I told my boss as much, how I almost crashed on the way home at 12:30am after a news broadcast. I told him I would need to call off if there were a snow emergency again during a night snow.
He told me, point blank, "If you ever call me about the goddamn snow, I will take it as a call of resignation."
And that was that! The very next Saturday, snow fell again. It was a level 2, but would become level 3 by sunup. Level 3 means driving is literally illegal except for ambulances and snow plows. I stared out the window, watching the snow, and I had to make a choice.
"Will I die for this? Will I kill myself to keep this job?" I made $11/hr.
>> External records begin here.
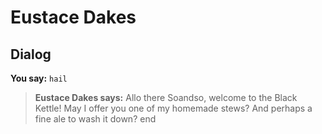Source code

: # Eustace Dakes
## Dialog

**You say:** `hail`



>**Eustace Dakes says:** Allo there Soandso, welcome to the Black Kettle!  May I offer you one of my homemade stews? And perhaps a fine ale to wash it down?
end
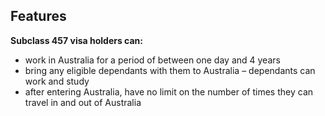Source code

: ## Features

**Subclass 457 visa holders can:**

- work in Australia for a period of between one day and 4 years
- bring any eligible dependants with them to Australia &ndash; dependants can work and study
- after entering Australia, have no limit on the number of times they can travel in and out of Australia
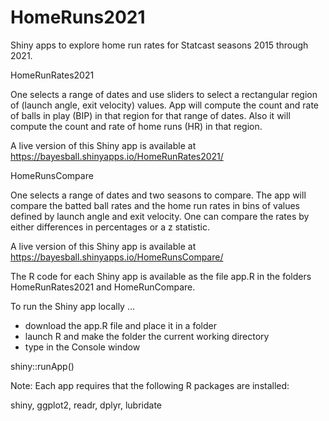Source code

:# HomeRuns2021

Shiny apps to explore home run rates for Statcast seasons 2015 through 2021.

HomeRunRates2021

One selects a range of dates and use sliders to select a rectangular region of (launch angle, exit velocity)
values.  App will compute the count and rate of balls in play (BIP) in that region for that range of dates.  Also it will
compute the count and rate of home runs (HR) in that region.

A live version of this Shiny app is available at https://bayesball.shinyapps.io/HomeRunRates2021/

HomeRunsCompare

One selects a range of dates and two seasons to compare.  The app will compare the batted ball rates and 
the home run rates in bins of values defined by launch angle and exit velocity.  One can compare the rates
by either differences in percentages or a z statistic.

A live version of this Shiny app is available at https://bayesball.shinyapps.io/HomeRunsCompare/

The R code for each Shiny app is available as the file app.R in the folders HomeRunRates2021 and HomeRunCompare.

To run the Shiny app locally ...

- download the app.R file and place it in a folder
- launch R and make the folder the current working directory
- type in the Console window

shiny::runApp()

Note:  Each app requires that the following R packages are installed:

shiny, ggplot2, readr, dplyr, lubridate

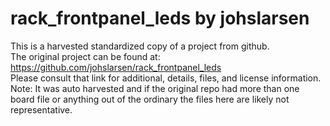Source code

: 
# rack_frontpanel_leds by johslarsen  
This is a harvested standardized copy of a project from github.  
The original project can be found at:  
https://github.com/johslarsen/rack_frontpanel_leds  
Please consult that link for additional, details, files, and license information.  
Note: It was auto harvested and if the original repo had more than one board file or anything out of the ordinary the files here are likely not representative.  
    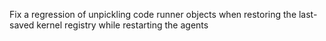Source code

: Fix a regression of unpickling code runner objects when restoring the last-saved kernel registry while restarting the agents
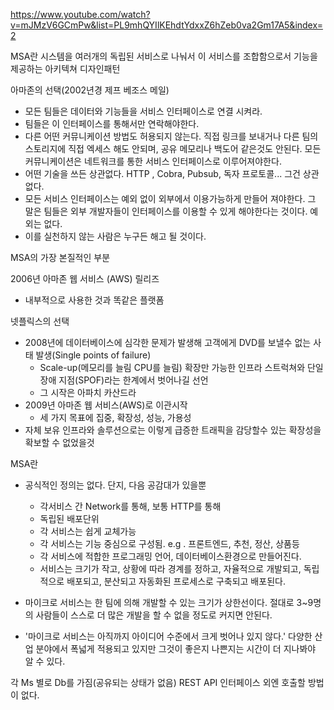 https://www.youtube.com/watch?v=mJMzV6GCmPw&list=PL9mhQYIlKEhdtYdxxZ6hZeb0va2Gm17A5&index=2

MSA란 시스템을 여러개의 독립된 서비스로 나눠서 이 서비스를 조합함으로서 기능을 제공하는 아키텍쳐 디자인패턴

아마존의 선택(2002년경 제프 베조스 메일)
- 모든 팀들은 데이터와 기능들을 서비스 인터페이스로 연결 시켜라.
- 팀들은 이 인터페이스를 통해서만 연락해야한다.
- 다른 어떤 커뮤니케이션 방법도 허용되지 않는다. 직접 링크를 보내거나 다른 팀의 스토리지에 직접 엑세스 해도 안되며,
공유 메모리나 백도어 같은것도 안된다. 모든 커뮤니케이션은 네트워크를 통한 서비스 인터페이스로
이루어져야한다.
- 어떤 기술을 쓰든 상관없다. HTTP , Cobra, Pubsub, 독자 프로토콜... 그건 상관없다.
- 모든 서비스 인터페이스는 예외 없이 외부에서 이용가능하게 만들어 져야한다. 그 말은 팀들은 외부 개발자들이 인터페이스를
이용할 수 있게 해야한다는 것이다. 예외는 없다.
- 이를 실천하지 않는 사람은 누구든 해고 될 것이다.

MSA의 가장 본질적인 부분

2006년 아마존 웹 서비스 (AWS) 릴리즈
- 내부적으로 사용한 것과 똑같은 플랫폼

넷플릭스의 선택

- 2008년에 데이터베이스에 심각한 문제가 발생해 고객에게 DVD를 보낼수 없는 사태 발생(Single points of failure)
    - Scale-up(메모리를 늘림 CPU를 늘림) 확장만 가능한 인프라 스트럭쳐와 단일 장애 지점(SPOF)라는 한계에서 벗어나길 선언
    - 그 시작은 아파치 카산드라
- 2009년 아마존 웹 서비스(AWS)로 이관시작
    - 세 가지 목표에 집중, 확장성, 성능, 가용성
- 자체 보유 인프라와 솔루션으로는 이렇게 급증한 트래픽을 감당할수 있는 확장성을 확보할 수 없었을것


MSA란
- 공식적인 정의는 없다. 단지, 다음 공감대가 있을뿐 
    - 각서비스 간 Network를 통해, 보통 HTTP를 통해
    - 독립된 배포단위
    - 각 서비스는 쉽게 교체가능
    - 각 서비스는 기능 중심으로 구성됨. e.g . 프론트엔드, 추천, 정산, 상품등
    - 각 서비스에 적합한 프로그래밍 언어, 데이터베이스환경으로 만들어진다.
    - 서비스는 크기가 작고, 상황에 따라 경계를 정하고, 자율적으로 개발되고, 독립적으로 배포되고,
    분산되고 자동화된 프로세스로 구축되고 배포된다.
    
- 마이크로 서비스는 한 팀에 의해 개발할 수 있는 크기가 상한선이다. 절대로 3~9명의 사람들이 스스로 더 많은 개발을 할 수 없을
정도로 커지면 안된다.
- '마이크로 서비스는 아직까지 아이디어 수준에서 크게 벗어나 있지 않다.' 다양한 산업 분야에서 폭넓게 적용되고 있지만 그것이 좋은지 나쁜지는 시간이 
더 지나봐야 알 수 있다.

각 Ms 별로 Db를 가짐(공유되는 상태가 없음)
REST API 인터페이스 외엔 호출할 방법이 없다.
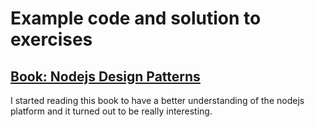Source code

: # Example code and solution to exercises

## [Book: Nodejs Design Patterns](https://www.nodejsdesignpatterns.com/)

I started reading this book to have a better understanding of the nodejs platform and it turned out to be really interesting.
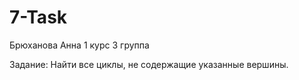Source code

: # 7-Task
Брюханова Анна 1 курс 3 группа 

Задание: Найти все циклы, не содержащие указанные вершины.
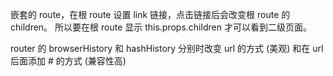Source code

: 嵌套的 route，在根 route 设置 link 链接，点击链接后会改变根 route 的 children。
所以要在根 route 显示 this.props.children 才可以看到二级页面。

router 的 browserHistory 和 hashHistory 分别时改变 url 的方式 (美观) 和在 url 后面添加 # 的方式 (兼容性高) 
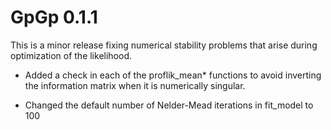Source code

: # GpGp 0.1.1

This is a minor release fixing numerical stability problems 
that arise during optimization of the likelihood.

* Added a check in each of the proflik_mean* functions 
  to avoid inverting the information matrix when it
  is numerically singular.
  
* Changed the default number of Nelder-Mead iterations 
  in fit_model to 100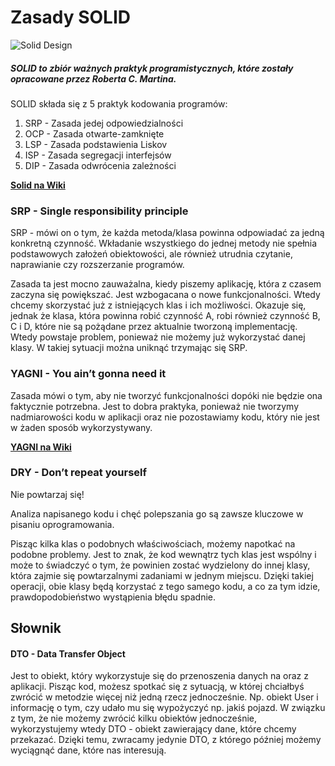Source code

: # Zasady SOLID

![Solid Design ](https://img.shields.io/badge/Solid_Design-Principles--in--Java-green.svg?longCache=true&style=for-the-badge)

##### SOLID to zbiór ważnych praktyk programistycznych, które zostały opracowane przez Roberta C. Martina.

SOLID składa się z 5 praktyk kodowania programów:

1. SRP - Zasada jedej odpowiedzialności
2. OCP - Zasada otwarte-zamknięte
3. LSP - Zasada podstawienia Liskov
4. ISP - Zasada segregacji interfejsów
5. DIP - Zasada odwrócenia zależności

**[Solid na Wiki](https://pl.wikipedia.org/wiki/SOLID_(programowanie_obiektowe))**

### SRP - Single responsibility principle

SRP - mówi on o tym, że każda metoda/klasa powinna odpowiadać za jedną konkretną czynność. Wkładanie wszystkiego do jednej metody nie spełnia podstawowych założeń obiektowości, ale również utrudnia czytanie, naprawianie czy rozszerzanie programów.

Zasada ta jest mocno zauważalna, kiedy piszemy aplikację, która z czasem zaczyna się powiększać. Jest wzbogacana o nowe funkcjonalności. Wtedy chcemy skorzystać już z istniejących klas i ich możliwości. Okazuje się, jednak że klasa, która powinna robić czynność A, robi również czynność B, C i D, które nie są pożądane przez aktualnie tworzoną implementację. Wtedy powstaje problem, ponieważ nie możemy już wykorzystać danej klasy. W takiej sytuacji można uniknąć trzymając się SRP.


### YAGNI - You ain’t gonna need it

Zasada mówi o tym, aby nie tworzyć funkcjonalności dopóki nie będzie ona faktycznie potrzebna. Jest to dobra praktyka, ponieważ nie tworzymy nadmiarowości kodu w aplikacji oraz nie pozostawiamy kodu, który nie jest w żaden sposób wykorzystywany.


**[YAGNI na Wiki](https://en.wikipedia.org/wiki/You_aren%27t_gonna_need_it)**

### DRY - Don’t repeat yourself

Nie powtarzaj się! 

Analiza napisanego kodu i chęć polepszania go są zawsze kluczowe w pisaniu oprogramowania.

Pisząc kilka klas o podobnych właściwościach, możemy napotkać na podobne problemy. Jest to znak, że kod wewnątrz tych klas jest wspólny i może to świadczyć o tym, że powinien zostać wydzielony do innej klasy, która zajmie się powtarzalnymi zadaniami w jednym miejscu. Dzięki takiej operacji, obie klasy będą korzystać z tego samego kodu, a co za tym idzie, prawdopodobieństwo wystąpienia błędu spadnie.


## Słownik

#### DTO - Data Transfer Object

Jest to obiekt, który wykorzystuje się do przenoszenia danych na oraz z aplikacji. Pisząc kod, możesz spotkać się z sytuacją, w której chciałbyś zwrócić w metodzie więcej niż jedną rzecz jednocześnie. Np. obiekt User i informację o tym, czy udało mu się wypożyczyć np. jakiś pojazd. W związku z tym, że nie możemy zwrócić kilku obiektów jednocześnie, wykorzystujemy wtedy DTO - obiekt zawierający dane, które chcemy przekazać. Dzięki temu, zwracamy jedynie DTO, z którego później możemy wyciągnąć dane, które nas interesują.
Yes, managers work you to death. That's their job.
Every single labor protection is written in the blood of those who were literally worked to death, and business owners and profiteers would claw those protections back with glee if they could. They will squeeze every red cent from your body if they are allowed, and write off your death for an insurance payout that they'll try to pocket for themselves while hiring your replacement for half the pay they gave to you.